Samsun Nahar, a Rohingya widow, along with her 9 children at her bamboo-and-plastic shack in a refugee colony in Kutupalong, Cox’s Bazar, Bangladesh

Myanmar Social Welfare, Relief & Resettlement Minister Win Myat Aye told VOA’s Burmese Service in a recent interview that Myanmar’s immigration ministry was trying to verify the list received from Bangladeshi authorities. 

“It’s now under verification in accordance with the agreement. This verification process already took actions for two days now. I think it will take about a week to finish the verification work and will send it to the Bangladesh authorities,” the Myanmar minister said. “We can accept 300 refugees per day through two border crossing points.”

An unsafe return

But Rohingya refugee community leaders accuse the Myanmar government of being insincere about the issue of repatriation. 

Linn said with the Rohingyas still being targeted violently in Rakhine, the conditions are not good for them to return to Myanmar.

“Last week the authorities in Burma said they were verifying the list of the Rohingyas for repatriation. But, even this week we saw the Rakhine militants loot many Rohingya households and the security forces set alight their houses. On March 1, Burmese forces violently threatened around 6,000 displaced Rohingyas living in no man’s land and fired at them, forcing half of them to cross over to Bangladesh,” he said. 

Since the talks between Bangladesh and Myanmar, Rohingya at the main refugee camp in Cox's Bazar have held several demonstrations to protest the repatriation process.
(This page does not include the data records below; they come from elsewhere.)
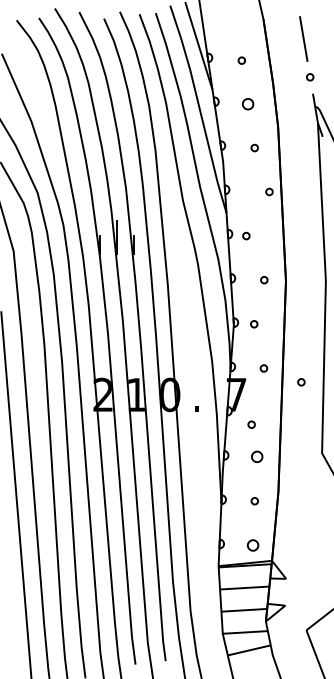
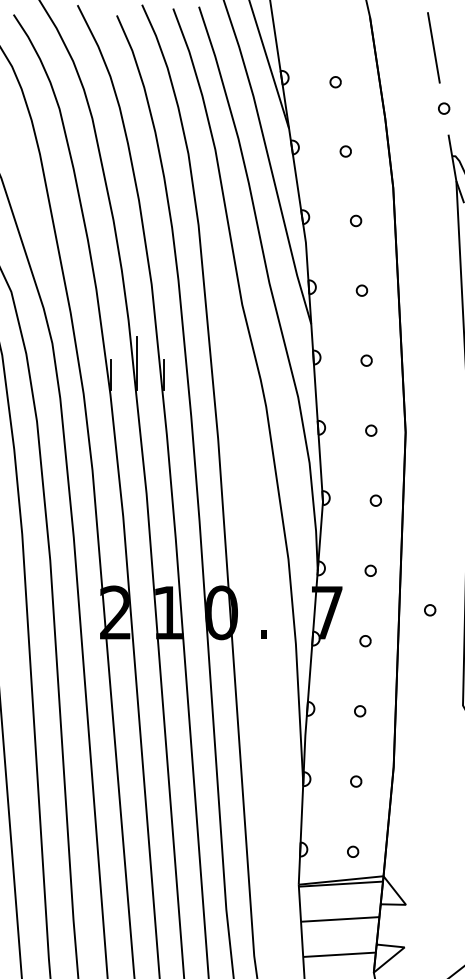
part: (248, 104) -> (346, 151), size x0.62
part: (269, 191) -> (362, 289), moved
part: (246, 235) -> (366, 359), moved
part: (254, 324) -> (376, 501), moved
circle: (301, 382) -> (430, 610), moved
part: (251, 424) -> (365, 640), moved
part: (257, 456) -> (360, 710), size x0.62
part: (252, 545) -> (352, 851), size x0.62

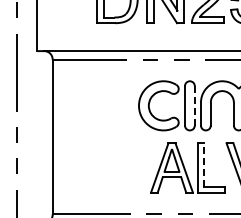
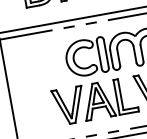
line: (194, 105) -> (106, 53), dashed -> solid
line: (204, 165) -> (120, 94), dashed -> solid
part: (131, 167) -> (69, 105), added

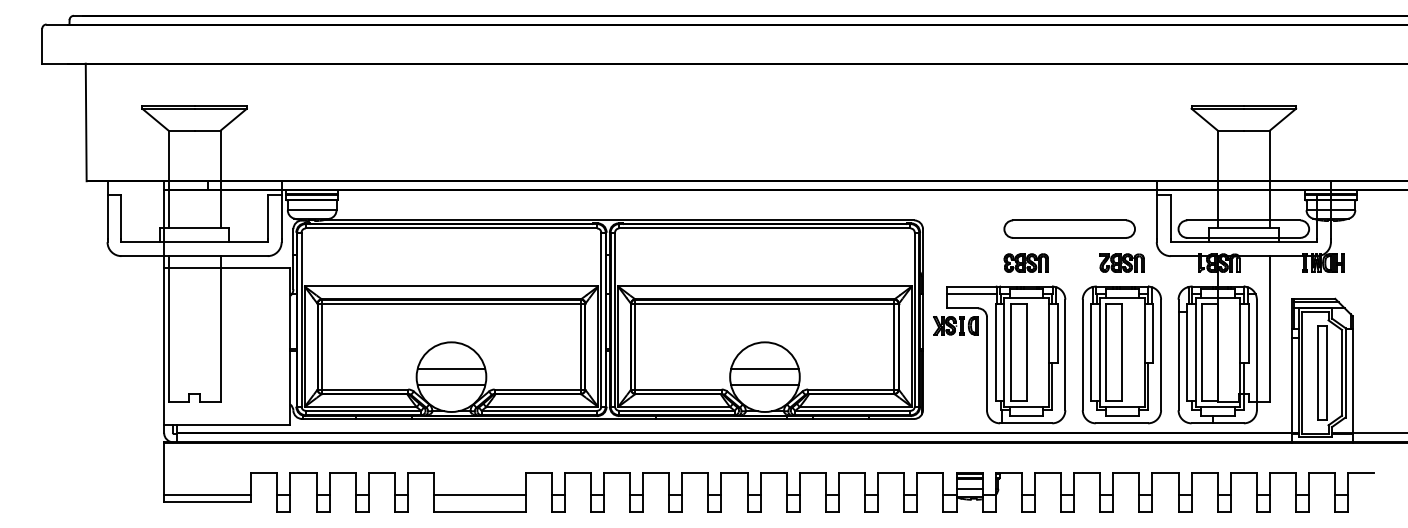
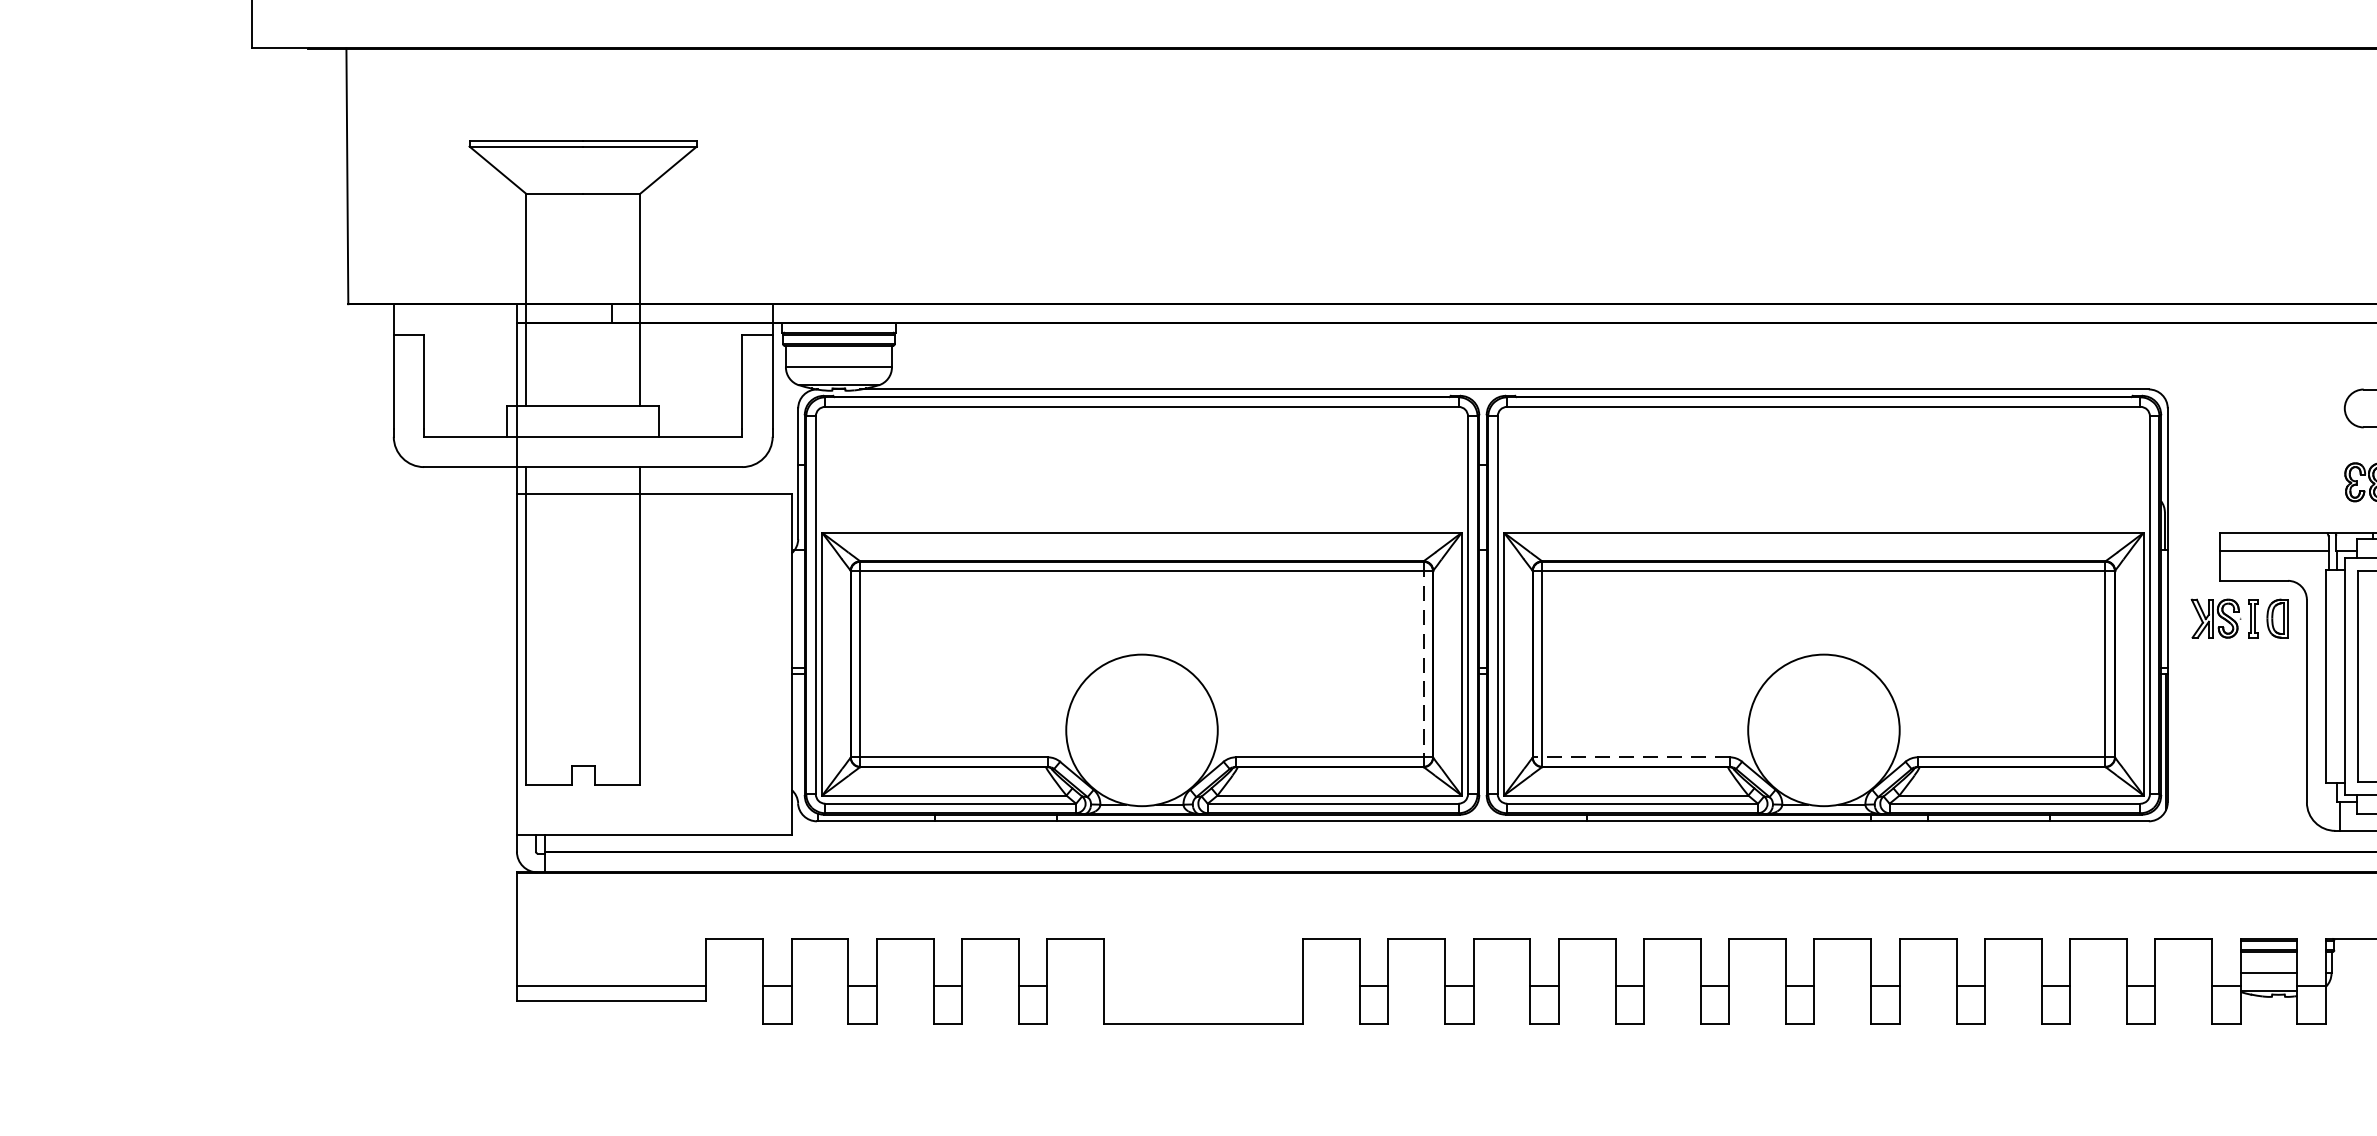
line: (580, 347) -> (1422, 665), solid -> dashed
line: (451, 369) -> (1142, 713), removed
line: (764, 369) -> (1822, 713), removed
line: (451, 385) -> (1142, 748), removed
line: (764, 385) -> (1822, 748), removed
line: (675, 389) -> (1629, 757), solid -> dashed
line: (479, 494) -> (1202, 985), removed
Many said that while they would be happy to return to their homeland in Myanmar, but only if the country agrees to “return” them their citizenship and guarantees their safety.

Noor Ankis at her Balukhali Rohingya refugee camp in Cox's Bazar, Bangladesh, along with her husband and five children, after she fled Myanmar in September.

“They must keep U.N. peacekeeping forces ready in Arakan for our security before we return. Burma (Myanmar) must accept us as ethnic Rohingya and return our citizenship and related basic rights. They must allow us to return to our villages where we lived and return our confiscated lands and compensate for our losses because of the military crackdown,” said Mohammad Islam, a Rohingya community leader in Cox’s Bazar. 

Most Rohingya do not possess citizenship in Myanmar, where the government says they must accept the label Bengali, a term rejected by most Rohingya leaders. 

The whole bi-lateral repatriation scheme has been fundamentally flawed right from the start because both Myanmar and Bangladesh did not involve the Rohingya in the negotiations, said Phil Robertson, deputy director of the Asia division of Human Rights Watch.

“No wonder the Rohingya are wholly unsatisfied with Burma’s promises for ‘security’ if they return because there are no real guarantees for protection, no international monitors, no accountability for past rights abuses, and no way to prevent a Burmese soldier from turning on them again,” he said. 

He added that the refugees should not be returned to camps guarded by the very same forces who forced them to flee massacres and gang rapes.